At the end of the scripture passage, Jacob does encounter his brother. And the big event he feared turns into a joyous event of reconciliation. Jacob, wounded by his fitful slumber, limps toward Esau and Esau runs to him, kisses him and together they weep. Jacob says to his brother, "Seeing your face is like seeing the face of God, for you have welcomed me back with love."

Waking from a fitful night's rest is never fun. It sometimes makes the day ahead incredibly hard to face. Reflection on this scripture has made me ready to look for the ways the events I fear become events full of joy. For God's will is always better than my own.

Tuesday, January 6, 2015

Transience - Rooted in God

2015 is here! Regardless of the fact that I keep writing 2014 on everything...

The turn of a new year always creates a pause in my life for reflection. A moment to mark the transition and look forward to the future.

As I reflect on this past year, I'm aware of the ways I have changed and grown both as a pastor and as a person. I'm also acutely aware of what has stayed the same.

One of the major themes of my ministry in San Francisco is the transient nature of the community. Each year, new people come into my life and into our ministry. And each year good friends and congregants move away. I find myself sitting with both grief and joy at these transitions. Grief that our church community must say goodbye to incredible leaders and faithful disciples and great joy that I've had the chance to meet them and share ministry with them.

San Francisco at Night.


In conversation with a colleague Monica Kilpatrick some time ago, she shared with me the metaphor of a port for my (and MBCC's) ministry in San Francisco. We are here, providing a space, a community, and a format for people to enter into. Some may only visit, stop and rest a while.

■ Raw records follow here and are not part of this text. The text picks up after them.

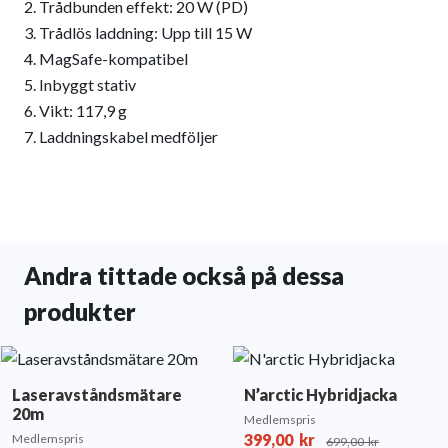
Trådbunden effekt: 20 W (PD)
Trådlös laddning: Upp till 15 W
MagSafe-kompatibel
Inbyggt stativ
Vikt: 117,9 g
Laddningskabel medföljer
Andra tittade också på dessa
produkter
Laseravståndsmätare
N’arctic Hybridjacka
20m
Medlemspris
399,00
kr
Medlemspris
699,00
kr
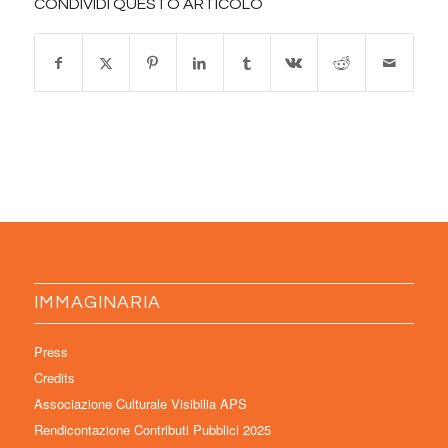
CONDIVIDI QUESTO ARTICOLO
IMMAGINARIA
Press
Credits
Associazione Culturale Visibilia APS
Rendicontazione Contributi Pubblici 2025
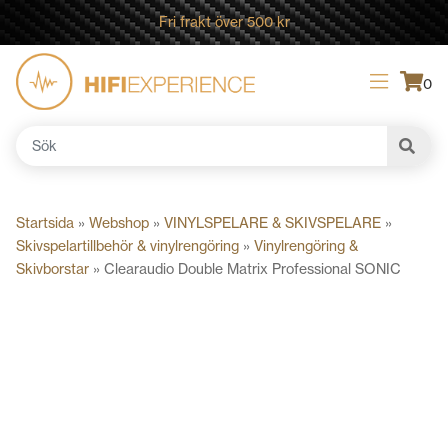
Fri frakt över 500 kr
0
Sök
efter:
Startsida
»
Webshop
»
VINYLSPELARE & SKIVSPELARE
»
Skivspelartillbehör & vinylrengöring
»
Vinylrengöring &
Skivborstar
»
Clearaudio Double Matrix Professional SONIC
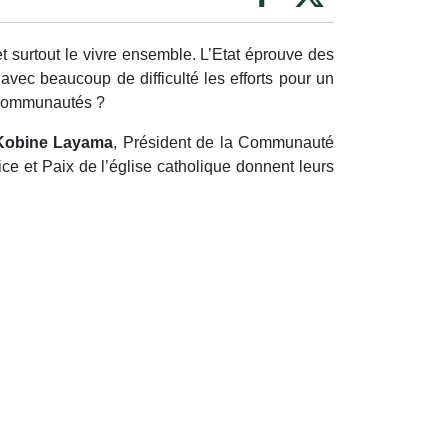
et surtout le vivre ensemble. L’Etat éprouve des
nt avec beaucoup de difficulté les efforts pour un
s communautés ?
Kobine Layama
, Président de la Communauté
ce et Paix de l’église catholique donnent leurs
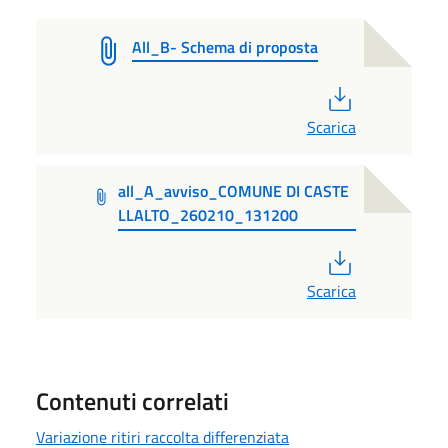
All_B- Schema di proposta
PDF
Scarica
all_A_avviso_COMUNE DI CASTE
LLALTO_260210_131200
PDF
Scarica
Contenuti correlati
Variazione ritiri raccolta differenziata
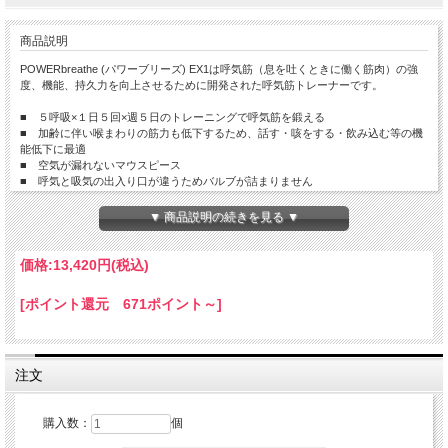
商品説明
POWERbreathe (パワーブリーズ) EX1は呼気筋（息を吐くときに働く筋肉）の強
度、機能、持久力を向上させるために開発された呼気筋トレーナーです。
■ ５呼吸×１日５回×週５日のトレーニングで呼気筋を鍛える
■ 加齢に伴い喉まわりの筋力も低下するため、話す・咳をする・飲み込む等の機
能低下に最適
■ 空気が漏れないマウスピース
■ 呼気と吸気の出入り口が違うためバルブが詰まりません
■ シンプルな構造で洗浄も簡単
■ 薬剤不使用
▼ 商品説明の続きを見る ▼
価格:
13,420円
(税込)
[ポイント還元 671ポイント～]
注文
購入数：
個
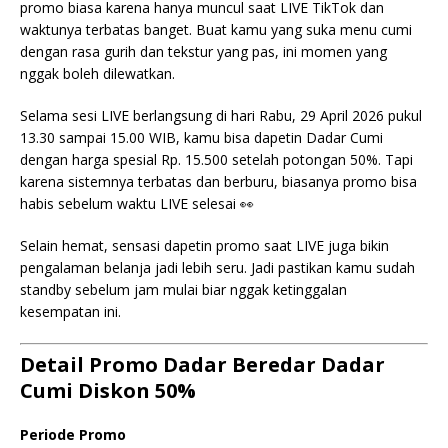
promo biasa karena hanya muncul saat LIVE TikTok dan
waktunya terbatas banget. Buat kamu yang suka menu cumi
dengan rasa gurih dan tekstur yang pas, ini momen yang
nggak boleh dilewatkan.
Selama sesi LIVE berlangsung di hari Rabu, 29 April 2026 pukul
13.30 sampai 15.00 WIB, kamu bisa dapetin Dadar Cumi
dengan harga spesial Rp. 15.500 setelah potongan 50%. Tapi
karena sistemnya terbatas dan berburu, biasanya promo bisa
habis sebelum waktu LIVE selesai 👀
Selain hemat, sensasi dapetin promo saat LIVE juga bikin
pengalaman belanja jadi lebih seru. Jadi pastikan kamu sudah
standby sebelum jam mulai biar nggak ketinggalan
kesempatan ini.
Detail Promo Dadar Beredar Dadar
Cumi Diskon 50%
Periode Promo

Others may settle in, grow, share, and lead us. And as we bring people in, we also send some on their way to the next place God is calling them. This metaphor of a port is helpful to me as it reminds me that God has called me to a specific kind of ministry. A place that is active and energetic, fun and engaging. A community that is transient and will continue to change.

I now know that the emotional process of loss will remain the same struggle. The depth of my grief and my joy will stay the same. My heart saddened in the same way now as is was the first time. And honestly, that's a good thing. As hard as it is to say goodbye and grieve, it shows that my heart (and our hearts) are still open to loving. Open to the newness God is bringing our way.




During worship last Sunday, we laid hands on one of our members who is moving away. This ritual of laying on hands and praying over the one who is being called elsewhere is such a beautiful gift for our community. It acknowledges the pain of the loss, lifts it to God and reminds us all that beyond this place, beyond our geography, beyond even our community in each other....we belong to God. We are rooted in God and thus we are forever connected to one another through God.

As I look to the new year, I am excited about the new energy, ideas and growth. I also hold within my heart the people who have come and gone during my ministry at MBCC and I hope you know you will forever keep a place in my heart.